Most businesses use VMware products, as the company is the market leader, and its VMware Consolidated Backup (VCB) centralized backup facility requires users to write a lot of scripts. That makes it difficult to use, according to some experts.

“There are lots of different ways to back things up, and VMware basically
leaves it up to the users,” Robert Bloomquist, senior engineer for virtual
recovery at Kroll Ontrack Data Recovery, which specializes in restoring lost
data, told InternetNews.com.

VMware (NYSE: VMW) says that extensive scripting is only necessary if enterprises
using VCB don’t already have a backup solution in place, as VCB was designed
to work with existing backup systems, but at least one vendor of a backup
solution for VMware’s products disagrees.

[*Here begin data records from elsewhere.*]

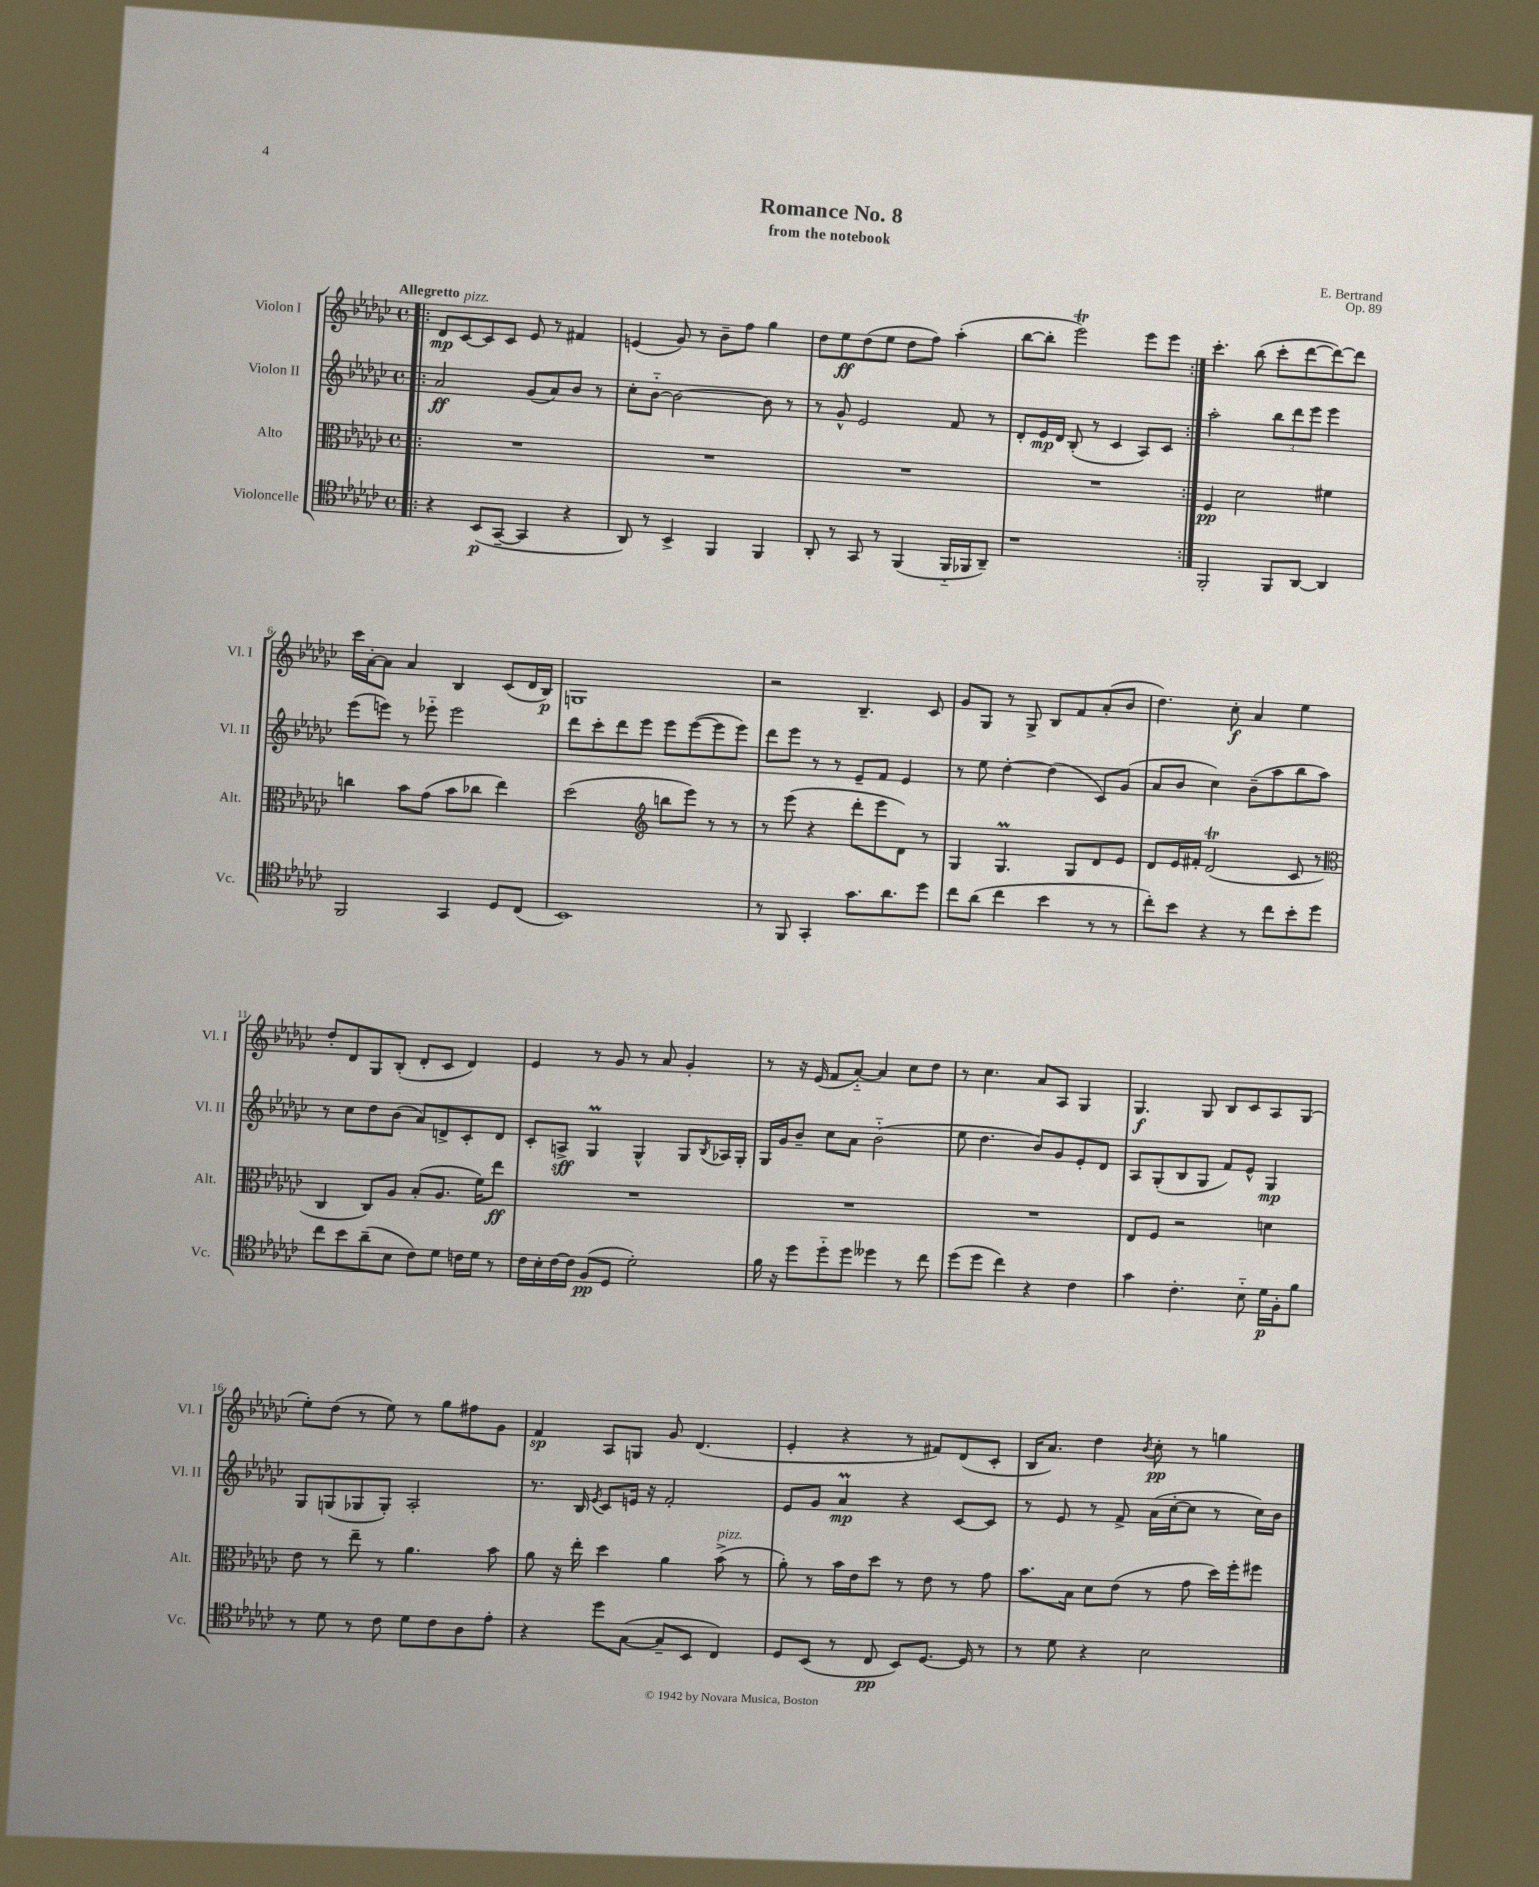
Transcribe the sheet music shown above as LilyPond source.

\header { title = "Romance No. 8" composer = "E. Bertrand" subtitle = "from the notebook" opus = "Op. 89" }
<<
\new StaffGroup <<
\new Staff = "s0" \with { instrumentName = "Violon I" shortInstrumentName = "Vl. I" } {
    \clef treble \key ges \major \defaultTimeSignature \time 4/4 \tempo "Allegretto"
    \repeat volta 2 { \bar ".|:" des'8\mp ces'8~^\markup { \italic "pizz." } ces'8 ces'8 ees'8 r8 fis'4 |
    e'4( ges'8) r8 bes'8-- f''8 ges''4 |
    des''8 ees''8\ff des''8( ees''8 des''8 f''8) aes''4-.( |
    bes''8~ bes''8-. ees'''2\trill) ees'''8 ees'''8 | }
    ces'''4.-. bes''8( ces'''8-. des'''8~ des'''8~) des'''8 |
    ces'''16 aes'16~-. aes'8 aes'4 bes4 ces'8( des'16 bes16\p) |
    g1 |
    r2 bes4.-- ces'8 |
    ges'8 ges8 r8 ges8-> bes8 f'8 aes'8-.( bes'8 |
    des''4.) ces''8-.\f aes'4 ees''4 |
    des''8-. des'8 ges8 bes8-.( des'8-. ces'8 des'4) |
    ees'4 r8 ges'8 r8 aes'8 ges'4-. |
    r8 r16 ees'16( f'8 aes'8~-_) aes'4 ces''8 des''8 |
    r8 ces''4. aes'8 aes8 ges4 |
    ges4.\f ges8 bes8 ces'8 aes8 ges8( |
    ees''8-.) des''8( r8 ees''8) r8 ges''8 fis''8 ges'8 |
    f'4\sp aes8 g8 ges'8 des'4.( |
    ees'4-. r4 r8 fis'8) des'8( ces'8-. |
    bes16 aes'8.) des''4 \acciaccatura { bes'8 } ces''8-.\pp r8 g''4 \bar "|." |
}
\new Staff = "s1" \with { instrumentName = "Violon II" shortInstrumentName = "Vl. II" } {
    \clef treble \key ges \major \defaultTimeSignature \time 4/4
    \repeat volta 2 { \bar ".|:" aes'2\ff ges'8( aes'8) bes'8 r8 |
    ces''8-. bes'8~-_ bes'2~ bes'8 r8 |
    r8 ges'8-^ ees'2 f'8 r8 |
    des'8-. ees'16\mp des'16 bes8-.( r8 ces'4 aes8) ces'8 | }
    aes''2-. \tuplet 3/2 { bes''8 des'''8 ees'''8 } ees'''4 |
    ees'''8( e'''8) r8 ees'''8-_ ees'''2 |
    des'''8 ces'''8-. des'''8 ees'''8 ees'''8 ees'''8~( ees'''8 ees'''8) |
    des'''8 ees'''8 r8 r8 ees'8-- f'8 ees'4 |
    r8 ees''8 des''4~-. des''4( ces'8) ges'8( |
    aes'8 bes'8 ces''4) bes'8--( aes''8 bes''8 aes''8) |
    r8 ces''8 des''8 bes'8( aes'8) d'8-> ces'8-. d'8 |
    ces'8-. a8->\sff ges4\prall ges4-^ ges8 \acciaccatura { bes8 } aes16 ges16-. |
    ges16 ges'16 bes'8-- ces''8 aes'8 bes'2-_( |
    ees''8 des''4. bes'8) ges'8 ees'8-. des'8 |
    aes8 ges8-.( bes8 ges8 f'8) ees'8-^ ges4\mp |
    ges8 g8( ges8 ges8-.) aes2-. |
    r8. bes16 \acciaccatura { ees'8 } ces'8 e'16 r16 f'2-. |
    ees'8 ges'8 aes'4\prall\mp r4 ces'8~ ces'8 |
    r8 ees'8 r8 f'8-> aes'16( ces''16~-. ces''8 r8 ces''16) bes'16 \bar "|." |
}
\new Staff = "s2" \with { instrumentName = "Alto" shortInstrumentName = "Alt." } {
    \clef alto \key ges \major \defaultTimeSignature \time 4/4
    \repeat volta 2 { \bar ".|:" R1 |
    R1 |
    R1 |
    R1 | }
    f4\pp des'2 fis'4 |
    c''4 bes'8 ges'8( bes'8 ces''8 ees''4) |
    des''2( \clef treble b''8 ees'''8) r8 r8 |
    r8 ees'''8( r4 des'''8-. ees'''8 des'8) r8 |
    ges4 ges4.\prall ges8 des'8 ees'8 |
    des'8 ees'16 fis'16-. des'2\trill( ces'8 r8 |
    \clef alto ces4 ces8) aes8 bes8-.( aes8. f'16) ees''8\ff |
    R1 |
    R1 |
    R1 |
    ees8 f8 r2 d'4 |
    ees'8 r8 ees''8-- r8 aes'4. bes'8 |
    aes'8 r16 ees''16-. des''4 aes'4 bes'8->^\markup { \italic "pizz." }( r8 |
    aes'8-.) r8 bes'16 ees'16 des''8 r8 ees'8 r8 ges'8 |
    bes'8. bes16 des'8 ees'8( r8 ges'8 des''16) f''16-. fis''8 \bar "|." |
}
\new Staff = "s3" \with { instrumentName = "Violoncelle" shortInstrumentName = "Vc." } {
    \clef tenor \key ges \major \defaultTimeSignature \time 4/4
    \repeat volta 2 { \bar ".|:" r4 bes,8\p( ges,8~-- ges,4 r4 |
    aes,8) r8 bes,4-> f,4 f,4 |
    aes,8-. r8 ges,8 r8 f,4( f,16-_ fes,16 aes,8--) |
    r1 | }
    f,2-. f,8 aes,8~ aes,4 |
    f,2 ges,4 des8 ces8( |
    bes,1) |
    r8 f,8 ges,4-. ges'8. aes'8. des''8 |
    ces''8 aes'8( ces''4 bes'4 r8 r8 |
    ces''8-.) bes'8 r4 r8 ces''8 bes'8-. des''8 |
    ces''8 bes'8 aes'8--( bes8 ces'8) des'8 c'16 des'16 r8 |
    ces'16 bes16-. ces'16~ ces'16 f8\pp( des8 des'2-.) |
    f'16 r16 des''8 des''8-_ des''8 deses''4 r8 ces''8 |
    des''8( des''8 ces''4) r4 ces'4 |
    ges'4 ces'4.-. bes8-_ des'16\p f16-. f'8 |
    r8 des'8 r8 ces'8 des'8 ces'8 aes8 ees'8-. |
    r4 des''8 ges8~( ges8-- bes,8 ces4) |
    des8 bes,8( r8 ces8\pp bes,8) des8.~ des16 r8 |
    r8 des'8 r4 bes2 \bar "|." |
}
>>
>>
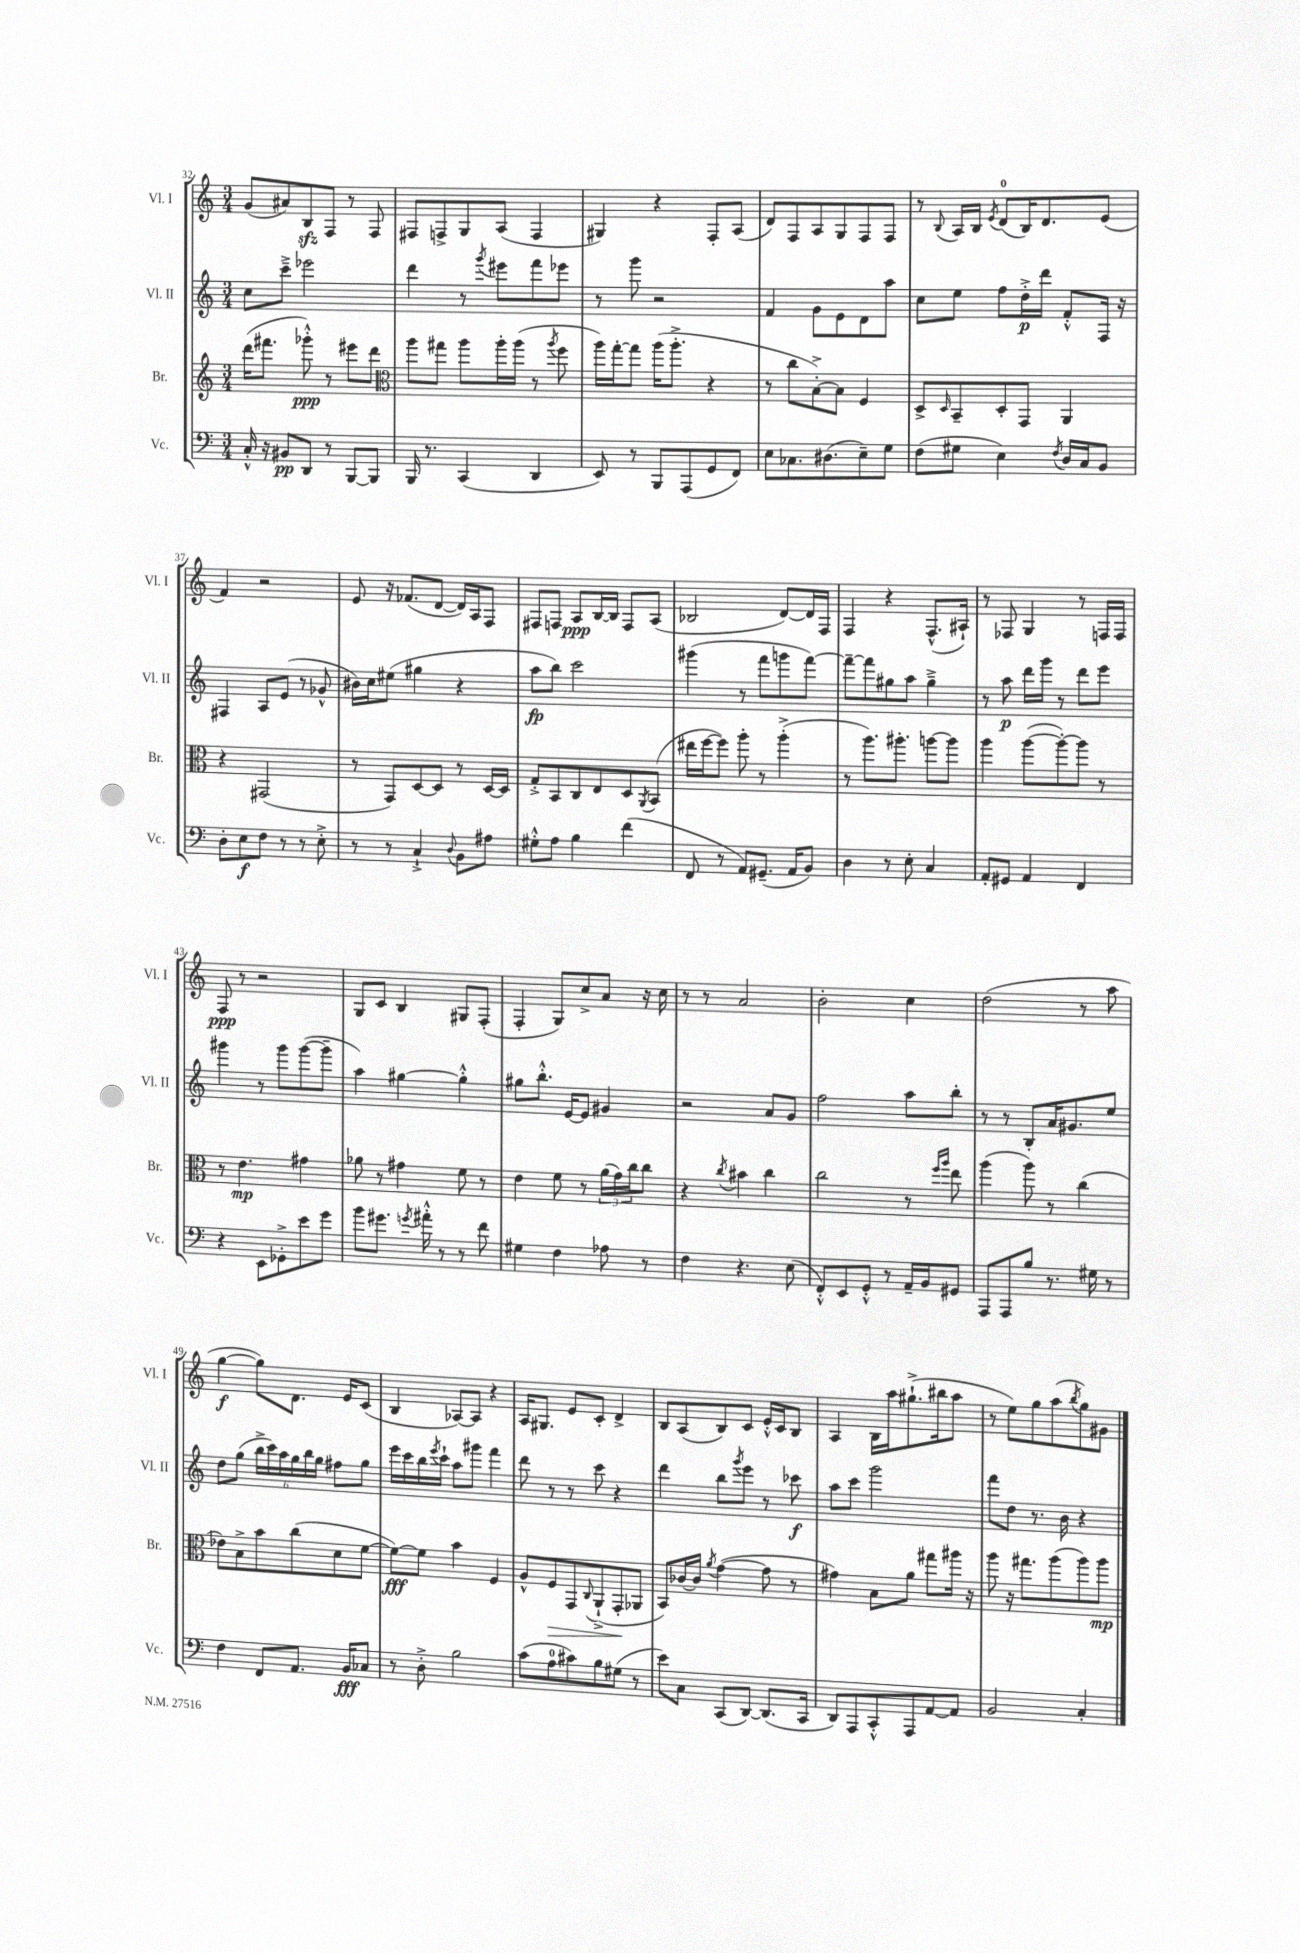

“It’s difficult to just use the VCB framework because you have to write a
lot of scripts and requires a lot of maintenance, and you have to spend a
lot of time on that,” Ellen Rome, vice president of sales and marketing at
backup, archiving and disaster solutions vendor STORserver told
InternetNews.com. “That just adds another level of management to the
process.”

Many companies leave out some of their virtualized systems in their
disaster recovery plans because there are no tools to manage them, according
to surveys
by Symantec
(NASDAQ: SYMC).

Lena Joshi, a senior product marketing manager at VMware, told
InternetNews.com that VCB was designed so that its partners could
provide solutions based on the technology and that it works with existing
backup systems.

“Philosophically, it’s all about our ecosystem,” she said. VMware is
known for its strong ties with third-party vendors, although Microsoft’s
(NASDAQ: MSFT) acceleration of its push into the virtualization field is threatening
that ecosystem. “VCB is a framework that provides access more than
anything else.”

Joshi said VCB was designed to work with customers’ existing backup
products, giving them direct access to data in virtual machines in shared
storage networks. “You’ll have to write scripts if you don’t already have a
backup solution,” she said.

However, it may not be as easy to use VCB with existing backup solutions
as Joshi claims.

“VCB is really just a framework, it’s not something that’s easy to use and
implement,” STORserver’s Rome said. “You have to do the integration to make
it work with a lot of the popular backup solutions out there.”